Four Corners Hikes – Hikes and attractions from the Four Corners area of the western US. It hasn’t been updated in a while, but this resource lists hikes as well as museums and current cultural happenings.
Specific Park / Area Hiking Websites
These are all really great sites, covering (as you might expect) Grand Teton National Park, Rocky Mountain National Park, Glacier National Park, Great Smoky National Park, and beyond! Easy to browse, and with trails ranked by feature, it’s not difficult to find something I’d like to hike. Actually, after I started browsing the websites, I accidently met up with the creators on Google+ – and they’re great people, too! The sites detail a lot of really cool trails, and include all the pertinent information: trail length, elevation gain, pictures, map, elevation profile, trail write-up, etc., etc., etc.
HaveMediaWillTravel.com – Great resource for the Wind River Range in Wyoming.
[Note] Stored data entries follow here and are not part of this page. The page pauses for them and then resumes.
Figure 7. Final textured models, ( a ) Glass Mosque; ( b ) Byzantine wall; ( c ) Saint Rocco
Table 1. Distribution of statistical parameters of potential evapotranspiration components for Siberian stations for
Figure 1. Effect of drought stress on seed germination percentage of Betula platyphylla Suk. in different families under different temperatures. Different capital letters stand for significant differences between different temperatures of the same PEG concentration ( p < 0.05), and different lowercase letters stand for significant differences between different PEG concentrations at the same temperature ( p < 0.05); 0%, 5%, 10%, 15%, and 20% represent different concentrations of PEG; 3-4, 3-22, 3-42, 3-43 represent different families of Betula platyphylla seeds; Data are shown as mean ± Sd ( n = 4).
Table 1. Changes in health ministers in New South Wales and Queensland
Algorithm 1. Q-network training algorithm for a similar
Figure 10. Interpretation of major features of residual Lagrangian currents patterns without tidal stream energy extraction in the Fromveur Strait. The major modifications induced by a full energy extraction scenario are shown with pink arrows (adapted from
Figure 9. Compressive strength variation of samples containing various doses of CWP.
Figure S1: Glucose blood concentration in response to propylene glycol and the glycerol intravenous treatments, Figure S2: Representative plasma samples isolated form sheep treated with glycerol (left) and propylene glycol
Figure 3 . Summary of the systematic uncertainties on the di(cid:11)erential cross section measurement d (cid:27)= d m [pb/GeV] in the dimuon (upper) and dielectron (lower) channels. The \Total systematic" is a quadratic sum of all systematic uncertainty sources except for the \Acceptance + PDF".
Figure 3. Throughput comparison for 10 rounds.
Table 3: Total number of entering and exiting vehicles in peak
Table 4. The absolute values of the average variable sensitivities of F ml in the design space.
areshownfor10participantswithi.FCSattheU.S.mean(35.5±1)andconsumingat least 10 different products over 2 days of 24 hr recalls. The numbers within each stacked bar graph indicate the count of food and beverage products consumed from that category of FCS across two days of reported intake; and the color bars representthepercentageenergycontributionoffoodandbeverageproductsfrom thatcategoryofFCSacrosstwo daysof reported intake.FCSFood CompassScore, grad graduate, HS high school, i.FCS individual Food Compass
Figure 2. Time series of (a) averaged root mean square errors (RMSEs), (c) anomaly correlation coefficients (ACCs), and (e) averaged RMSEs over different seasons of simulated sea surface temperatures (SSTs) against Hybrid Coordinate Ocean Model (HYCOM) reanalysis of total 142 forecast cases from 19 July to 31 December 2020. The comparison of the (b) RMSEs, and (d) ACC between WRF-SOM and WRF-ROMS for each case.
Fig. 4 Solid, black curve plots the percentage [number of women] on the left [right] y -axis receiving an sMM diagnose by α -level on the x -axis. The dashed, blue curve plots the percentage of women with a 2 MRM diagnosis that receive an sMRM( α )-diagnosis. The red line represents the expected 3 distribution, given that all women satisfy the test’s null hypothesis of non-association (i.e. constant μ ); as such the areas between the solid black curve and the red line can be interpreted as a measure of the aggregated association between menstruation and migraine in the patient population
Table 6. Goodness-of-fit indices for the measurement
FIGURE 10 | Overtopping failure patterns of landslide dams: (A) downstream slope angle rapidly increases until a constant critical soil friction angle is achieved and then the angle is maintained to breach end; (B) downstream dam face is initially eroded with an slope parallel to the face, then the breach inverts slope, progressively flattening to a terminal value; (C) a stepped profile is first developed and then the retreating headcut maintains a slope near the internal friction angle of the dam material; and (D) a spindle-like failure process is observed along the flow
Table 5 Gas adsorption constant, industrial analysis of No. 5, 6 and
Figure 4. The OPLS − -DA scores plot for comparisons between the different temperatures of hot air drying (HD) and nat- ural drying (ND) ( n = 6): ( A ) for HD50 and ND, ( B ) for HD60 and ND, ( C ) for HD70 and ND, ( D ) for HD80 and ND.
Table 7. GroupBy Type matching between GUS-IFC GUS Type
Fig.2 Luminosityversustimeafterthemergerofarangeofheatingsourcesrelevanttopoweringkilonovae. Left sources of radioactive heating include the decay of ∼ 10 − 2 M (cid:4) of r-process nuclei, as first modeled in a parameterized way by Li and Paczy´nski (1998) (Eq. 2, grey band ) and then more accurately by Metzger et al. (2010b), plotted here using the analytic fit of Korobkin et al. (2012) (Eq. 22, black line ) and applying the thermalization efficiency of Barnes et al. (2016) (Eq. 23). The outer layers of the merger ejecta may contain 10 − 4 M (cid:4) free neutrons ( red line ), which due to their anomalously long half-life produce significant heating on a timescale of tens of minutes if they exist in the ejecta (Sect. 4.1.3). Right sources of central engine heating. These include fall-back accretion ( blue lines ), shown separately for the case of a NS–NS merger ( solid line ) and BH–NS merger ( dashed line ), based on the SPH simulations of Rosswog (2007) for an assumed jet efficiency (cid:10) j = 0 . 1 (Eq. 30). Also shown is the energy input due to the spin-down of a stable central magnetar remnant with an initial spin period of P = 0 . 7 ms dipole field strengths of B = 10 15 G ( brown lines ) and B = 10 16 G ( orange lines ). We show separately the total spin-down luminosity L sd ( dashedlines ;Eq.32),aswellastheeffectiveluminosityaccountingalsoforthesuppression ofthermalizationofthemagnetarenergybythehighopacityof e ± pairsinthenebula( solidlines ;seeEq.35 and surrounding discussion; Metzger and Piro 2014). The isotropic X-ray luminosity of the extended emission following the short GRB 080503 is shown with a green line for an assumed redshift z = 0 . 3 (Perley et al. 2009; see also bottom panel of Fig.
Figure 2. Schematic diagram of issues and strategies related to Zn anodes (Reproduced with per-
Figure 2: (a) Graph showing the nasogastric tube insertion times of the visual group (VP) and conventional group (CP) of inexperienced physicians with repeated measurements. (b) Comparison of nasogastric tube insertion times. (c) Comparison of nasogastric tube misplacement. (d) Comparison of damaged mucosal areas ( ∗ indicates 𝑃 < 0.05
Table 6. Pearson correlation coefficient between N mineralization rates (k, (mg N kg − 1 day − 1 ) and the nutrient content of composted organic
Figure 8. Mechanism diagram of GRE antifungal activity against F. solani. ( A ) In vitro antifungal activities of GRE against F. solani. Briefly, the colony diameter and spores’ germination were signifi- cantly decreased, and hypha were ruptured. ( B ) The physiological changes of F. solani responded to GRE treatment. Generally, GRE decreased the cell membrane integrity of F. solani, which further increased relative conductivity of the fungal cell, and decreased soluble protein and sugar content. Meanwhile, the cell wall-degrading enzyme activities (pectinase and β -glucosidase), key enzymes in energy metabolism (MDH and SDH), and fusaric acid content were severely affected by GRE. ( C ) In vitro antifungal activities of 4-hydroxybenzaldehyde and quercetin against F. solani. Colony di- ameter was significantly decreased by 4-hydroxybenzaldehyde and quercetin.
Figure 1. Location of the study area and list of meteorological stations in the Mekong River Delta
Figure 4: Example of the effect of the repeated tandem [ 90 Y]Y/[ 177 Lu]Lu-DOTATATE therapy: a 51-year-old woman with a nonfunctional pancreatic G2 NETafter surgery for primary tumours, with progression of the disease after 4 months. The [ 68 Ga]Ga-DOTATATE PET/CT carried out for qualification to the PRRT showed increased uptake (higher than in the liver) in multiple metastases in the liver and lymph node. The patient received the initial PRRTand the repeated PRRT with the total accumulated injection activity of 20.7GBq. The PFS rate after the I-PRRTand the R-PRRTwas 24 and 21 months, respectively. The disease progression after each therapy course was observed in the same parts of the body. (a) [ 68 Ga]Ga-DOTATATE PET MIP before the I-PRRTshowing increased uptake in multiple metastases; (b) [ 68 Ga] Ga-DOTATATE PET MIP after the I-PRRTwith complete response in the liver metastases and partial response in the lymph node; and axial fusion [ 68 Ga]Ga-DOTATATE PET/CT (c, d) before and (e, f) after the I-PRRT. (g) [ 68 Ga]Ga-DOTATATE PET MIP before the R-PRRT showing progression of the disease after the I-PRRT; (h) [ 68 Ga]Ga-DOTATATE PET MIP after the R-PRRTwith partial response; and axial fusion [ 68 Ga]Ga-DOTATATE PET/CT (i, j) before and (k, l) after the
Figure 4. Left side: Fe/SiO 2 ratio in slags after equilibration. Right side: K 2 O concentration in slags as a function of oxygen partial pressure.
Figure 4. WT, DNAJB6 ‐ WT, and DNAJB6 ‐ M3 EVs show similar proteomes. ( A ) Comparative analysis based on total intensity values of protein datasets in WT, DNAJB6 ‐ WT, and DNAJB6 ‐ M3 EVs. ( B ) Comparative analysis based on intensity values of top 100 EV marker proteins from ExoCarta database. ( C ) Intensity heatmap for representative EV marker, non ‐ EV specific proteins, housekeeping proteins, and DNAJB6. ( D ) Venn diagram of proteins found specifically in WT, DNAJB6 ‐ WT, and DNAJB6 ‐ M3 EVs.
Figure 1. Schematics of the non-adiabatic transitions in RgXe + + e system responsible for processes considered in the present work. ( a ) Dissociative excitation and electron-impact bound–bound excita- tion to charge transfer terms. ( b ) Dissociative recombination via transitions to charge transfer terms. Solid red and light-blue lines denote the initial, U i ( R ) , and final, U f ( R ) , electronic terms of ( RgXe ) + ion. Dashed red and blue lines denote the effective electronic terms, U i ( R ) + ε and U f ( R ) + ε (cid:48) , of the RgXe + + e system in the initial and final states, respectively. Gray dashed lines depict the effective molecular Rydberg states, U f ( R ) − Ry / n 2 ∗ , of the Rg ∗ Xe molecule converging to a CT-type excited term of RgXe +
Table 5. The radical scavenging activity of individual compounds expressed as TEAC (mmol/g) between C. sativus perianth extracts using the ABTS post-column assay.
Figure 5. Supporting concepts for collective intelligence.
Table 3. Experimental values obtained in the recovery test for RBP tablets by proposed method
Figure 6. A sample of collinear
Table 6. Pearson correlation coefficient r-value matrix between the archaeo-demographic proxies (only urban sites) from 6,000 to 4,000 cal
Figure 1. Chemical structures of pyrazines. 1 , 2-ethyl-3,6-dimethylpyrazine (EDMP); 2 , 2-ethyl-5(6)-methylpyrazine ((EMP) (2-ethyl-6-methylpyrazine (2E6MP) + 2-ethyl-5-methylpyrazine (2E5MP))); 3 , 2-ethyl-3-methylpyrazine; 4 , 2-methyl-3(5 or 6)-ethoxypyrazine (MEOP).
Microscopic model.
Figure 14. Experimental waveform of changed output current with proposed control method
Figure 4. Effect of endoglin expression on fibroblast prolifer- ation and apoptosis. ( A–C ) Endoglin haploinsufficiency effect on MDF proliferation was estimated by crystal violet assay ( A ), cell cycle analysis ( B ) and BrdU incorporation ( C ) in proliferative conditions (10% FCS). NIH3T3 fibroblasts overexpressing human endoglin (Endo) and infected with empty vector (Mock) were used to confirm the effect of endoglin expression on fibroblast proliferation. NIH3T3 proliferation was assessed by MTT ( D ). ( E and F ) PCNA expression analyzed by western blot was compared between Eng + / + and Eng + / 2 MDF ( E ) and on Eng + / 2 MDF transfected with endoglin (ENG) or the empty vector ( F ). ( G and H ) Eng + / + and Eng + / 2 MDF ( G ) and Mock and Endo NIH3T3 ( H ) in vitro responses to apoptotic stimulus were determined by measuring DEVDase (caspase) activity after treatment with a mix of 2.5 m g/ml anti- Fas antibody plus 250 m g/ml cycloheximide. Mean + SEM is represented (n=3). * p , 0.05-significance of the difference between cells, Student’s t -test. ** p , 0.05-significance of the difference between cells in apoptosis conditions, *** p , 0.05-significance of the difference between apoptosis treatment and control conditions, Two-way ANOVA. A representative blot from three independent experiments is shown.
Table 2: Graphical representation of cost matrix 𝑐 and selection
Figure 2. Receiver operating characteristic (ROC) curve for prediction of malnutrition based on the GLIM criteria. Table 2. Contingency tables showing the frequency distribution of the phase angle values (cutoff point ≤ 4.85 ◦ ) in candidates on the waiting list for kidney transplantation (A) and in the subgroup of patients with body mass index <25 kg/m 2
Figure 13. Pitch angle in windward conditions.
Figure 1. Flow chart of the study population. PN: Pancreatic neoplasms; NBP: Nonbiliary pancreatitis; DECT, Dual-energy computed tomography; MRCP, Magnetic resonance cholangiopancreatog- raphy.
Most of her “day hikes” are upwards of 20 miles, but many can be shortened to something I’d actually do!
YosemiteHikes.com – Great for trails in Yosemite National Park; easy to browse, good pictures and trail descriptions. And the games are fun, too.
HikeMtShasta.com – If you want to hike in the Mt. Shasta area, this is a great site with lots of trails, pictures, and good trail descriptions / lengths.
Love / Hate Websites
There are a few sites that I don’t love, but they are so useful, I have to include them. Both of these tend to have really good maps and up-to-date closures if nothing else.
National Park Service – This is the National Park website, which lists the parks that are run by the National Park Service. It has updated information about fees, attractions, and trails.
National Forest Service – A website for the National Forests in the US. Here you can find information about national forests, current trail conditions, fees, and camping information about the National Forest and Bureau of Land Management owned parks/lands.
What are your “Go To” websites for planning a hiking trip?